For Warribah was in the back-blocks, and Grear held all the river frontage for twenty miles.
“But they hate each other, and Wilson ain’t the man to crawl,” said Hill. “He’s a good sort. I’ll go myself.”
He went back to the hut and, taking his saddle and bridle, walked to the horse paddock, which seemed as barren as a stockyard. He caught his horse, that was standing at the gate and looking wistfully towards the stable as if he knew that good feed was there.
“Come,” said Hill, and he rode south through the pine scrub towards Grear’s. He came to the station as the sun went down, and when he asked for the boss Grear came out.
“Oh you!” he said roughly. “And what d’ye want?”
He was a long, thin man with a cold eye and thin lips, and as he looked at him Hill felt that it was a foolish errand he had come on. The man was worse than he had imagined. It seemed that Wilson was right. To ask Grear for anything was to invite insult. And though Hill had come twenty miles to ask he turned away.
“I haven’t seen you for nigh on a year,” said he, “and now I’ve seen you, why, I shan’t weep if I never see you again.”
He got upon his horse solemnly and turned away, leaving Grear with an open mouth.
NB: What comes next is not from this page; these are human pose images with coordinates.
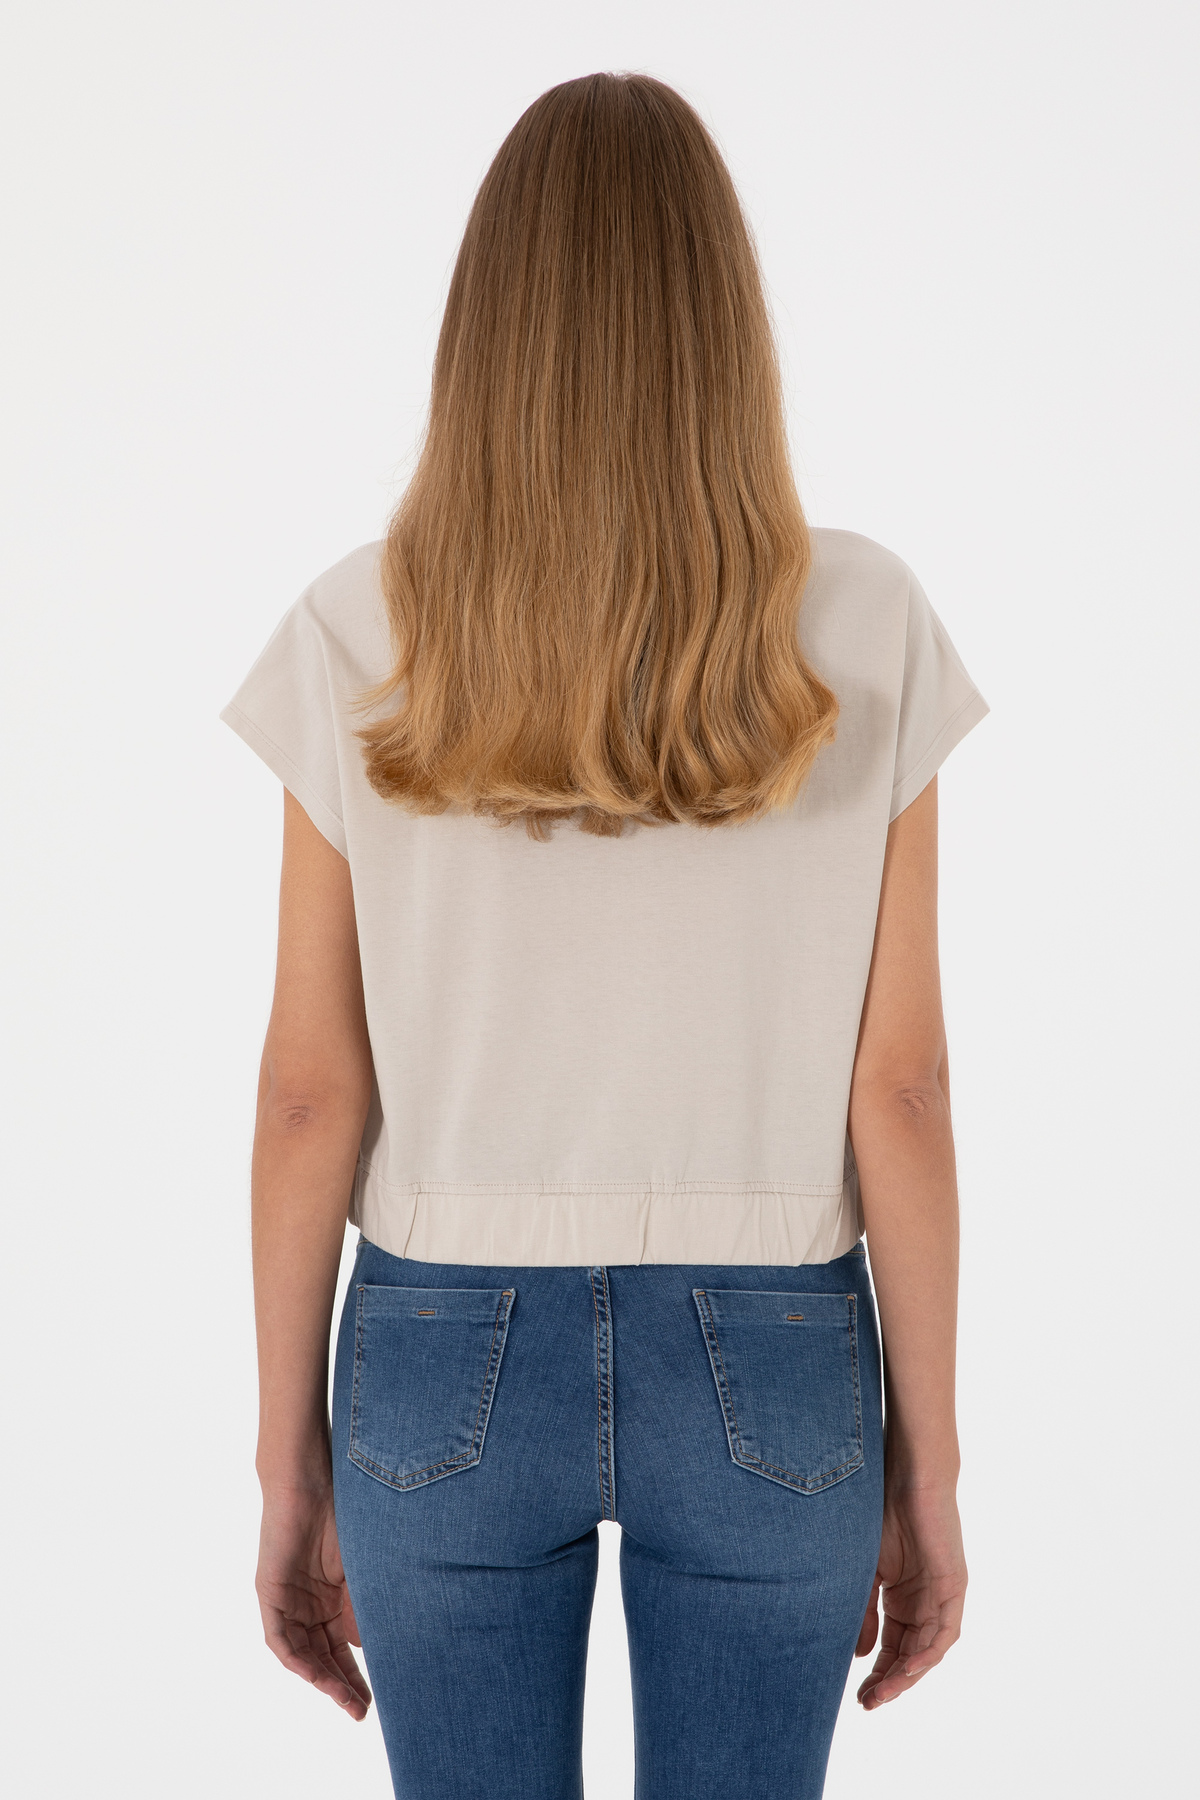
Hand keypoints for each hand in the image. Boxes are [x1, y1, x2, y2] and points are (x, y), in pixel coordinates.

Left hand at [256, 1482, 371, 1720]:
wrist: (310, 1480)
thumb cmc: (344, 1512)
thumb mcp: (361, 1569)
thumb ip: (365, 1606)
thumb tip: (374, 1647)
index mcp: (332, 1597)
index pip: (343, 1645)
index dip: (358, 1673)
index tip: (378, 1695)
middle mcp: (309, 1604)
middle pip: (324, 1655)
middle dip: (342, 1686)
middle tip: (361, 1711)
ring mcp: (288, 1600)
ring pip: (303, 1653)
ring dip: (323, 1680)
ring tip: (346, 1701)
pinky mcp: (270, 1594)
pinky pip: (280, 1639)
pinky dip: (298, 1659)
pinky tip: (316, 1676)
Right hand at [855, 1480, 965, 1709]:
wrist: (905, 1474)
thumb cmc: (881, 1512)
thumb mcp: (865, 1572)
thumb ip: (864, 1613)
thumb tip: (858, 1655)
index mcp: (905, 1599)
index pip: (893, 1648)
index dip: (877, 1673)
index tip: (857, 1695)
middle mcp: (927, 1603)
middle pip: (911, 1656)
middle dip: (890, 1682)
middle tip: (867, 1703)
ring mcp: (942, 1595)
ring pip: (929, 1650)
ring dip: (907, 1676)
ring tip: (883, 1694)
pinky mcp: (953, 1585)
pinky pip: (946, 1630)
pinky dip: (929, 1652)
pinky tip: (908, 1667)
“I was a fool to come,” said Hill, as he ploughed his way among the sandhills. “He used to reckon that all the back-blocks was his, and Wilson took ’em up. Grear don’t forgive.”
The night had come upon the land, but there was no remission of the hot north wind. The heated earth radiated heat still, while in the clear obscure of the heavens the stars glittered like sharp points of steel. They stabbed Hill’s very heart as he rode and looked into the rainless depths of heaven. For the sky was no overarching dome at that season. It was an awful emptiness without form; it was space itself, unmitigated and terrible, and heaven’s lamps were near and far and farther still, while black, starless spaces showed like unfathomable patches in a silent sea.